ネコiPS細胞、作製成功 阪公大、病気の解明に期待

AI要約

人工多能性幹細胞(iPS細胞)を使って高品質な細胞をネコから作製する研究が成功。病気の状態を再現し、薬の効果を確かめる可能性がある。

ネコを用いたiPS細胞の作製は世界初で、iPS細胞の特徴がすべて確認された。iPS細胞が難しい病気の解明に役立つことが期待される。

初期化されたiPS細胞を増やす際に薬剤耐性の遺伝子を導入することで、iPS細胞だけが効率よく増やせるようになった。

ネコiPS細胞、作製成功 阪公大、病気の解明に期待

 細胞の情報を初期化し、さまざまな臓器や組織になれる能力(多能性)を持たせた人工多能性幹細胞(iPS細胞)を巡り、ネコでも高品質の細胞作製に成功したと、20日までに大阪公立大などのチームが発表した。病気のネコから細胞を作ることで、疾患を再現して調べたり、薬の効きを確かめたりすることに応用できるという。
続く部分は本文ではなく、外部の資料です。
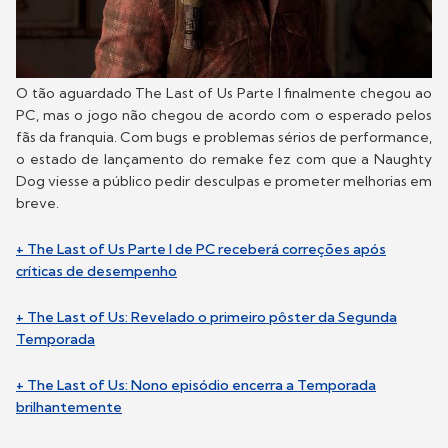
O tão aguardado The Last of Us Parte I finalmente chegou ao
PC, mas o jogo não chegou de acordo com o esperado pelos
fãs da franquia. Com bugs e problemas sérios de performance,
o estado de lançamento do remake fez com que a Naughty
Dog viesse a público pedir desculpas e prometer melhorias em
breve.
+ The Last of Us Parte I de PC receberá correções após
críticas de desempenho
+ The Last of Us: Revelado o primeiro pôster da Segunda
Temporada
+ The Last of Us: Nono episódio encerra a Temporada
brilhantemente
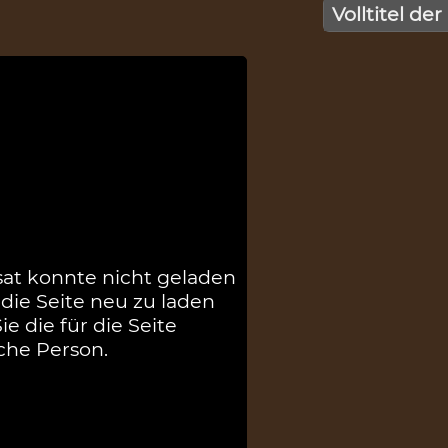
Volltitel der
sat konnte nicht geladen
die Seite neu zu laden
e die für die Seite
che Person.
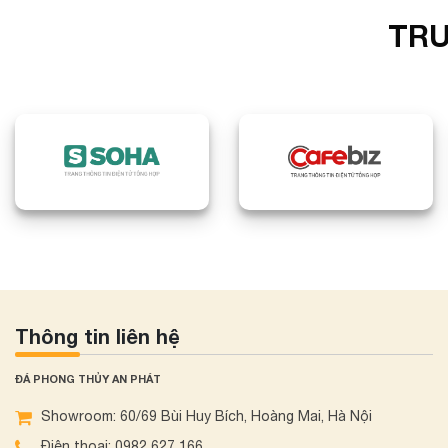
TRU
Thông tin liên hệ
ĐÁ PHONG THỦY AN PHÁT
Showroom: 60/69 Bùi Huy Bích, Hoàng Mai, Hà Nội
Điện thoại: 0982 627 166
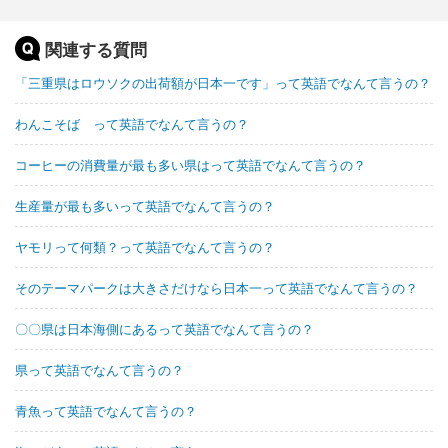
関連する質問
「三重県はロウソクの出荷額が日本一です」って英語でなんて言うの？
わんこそば って英語でなんて言うの？
コーヒーの消費量が最も多い県はって英語でなんて言うの？
生産量が最も多いって英語でなんて言うの？
ヤモリって何類？って英語でなんて言うの？
そのテーマパークは大きさだけなら日本一って英語でなんて言うの？
〇〇県は日本海側にあるって英語でなんて言うの？
県って英語でなんて言うの？
青魚って英語でなんて言うの？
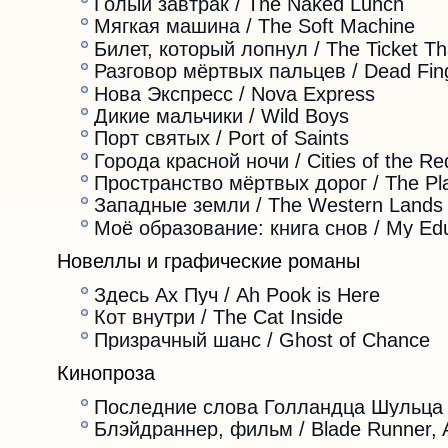
Голый завтрак / The Naked Lunch
Мягкая машина / The Soft Machine
Билет, который лопнул / The Ticket Th
Разговор мёртвых пальцев / Dead Fing
Нова Экспресс / Nova Express
Дикие мальчики / Wild Boys
Порт святых / Port of Saints
Города красной ночи / Cities of the Re
Пространство мёртвых дорог / The Pl
Западные земли / The Western Lands
Моё образование: книга снов / My Edu
Новеллы и графические романы
Здесь Ах Пуч / Ah Pook is Here
Кот внутри / The Cat Inside
Призрачный шанс / Ghost of Chance
Кинопроза
Последние слова Голландца Шульца / 
Блэйдраннер, фильм / Blade Runner,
 チームによると、さまざまな細胞に分化する能力などiPS細胞の特徴がすべて確かめられたものをネコで作製したのは世界初という。世界的に動物実験を避ける流れがある中で、鳩谷晋吾・大阪公立大教授(獣医学)は「iPS細胞が代わりを果たせるのではないか。難しい病気の解明に期待したい」と話した。

 チームは昨年、イヌのiPS細胞作製に成功。その際に活用した遺伝子と同様のものがネコにもあり、それらをネコの線維芽細胞に入れたところ、作り出すことができた。ただ、初期化しなかった線維芽細胞が多く増殖し、iPS細胞がうまく増えないという問題があった。

 チームは初期化する際、薬剤に耐性を持たせる遺伝子を導入。初期化していない細胞だけが死ぬように薬剤で処理したところ、iPS細胞だけを効率よく増やすことができた。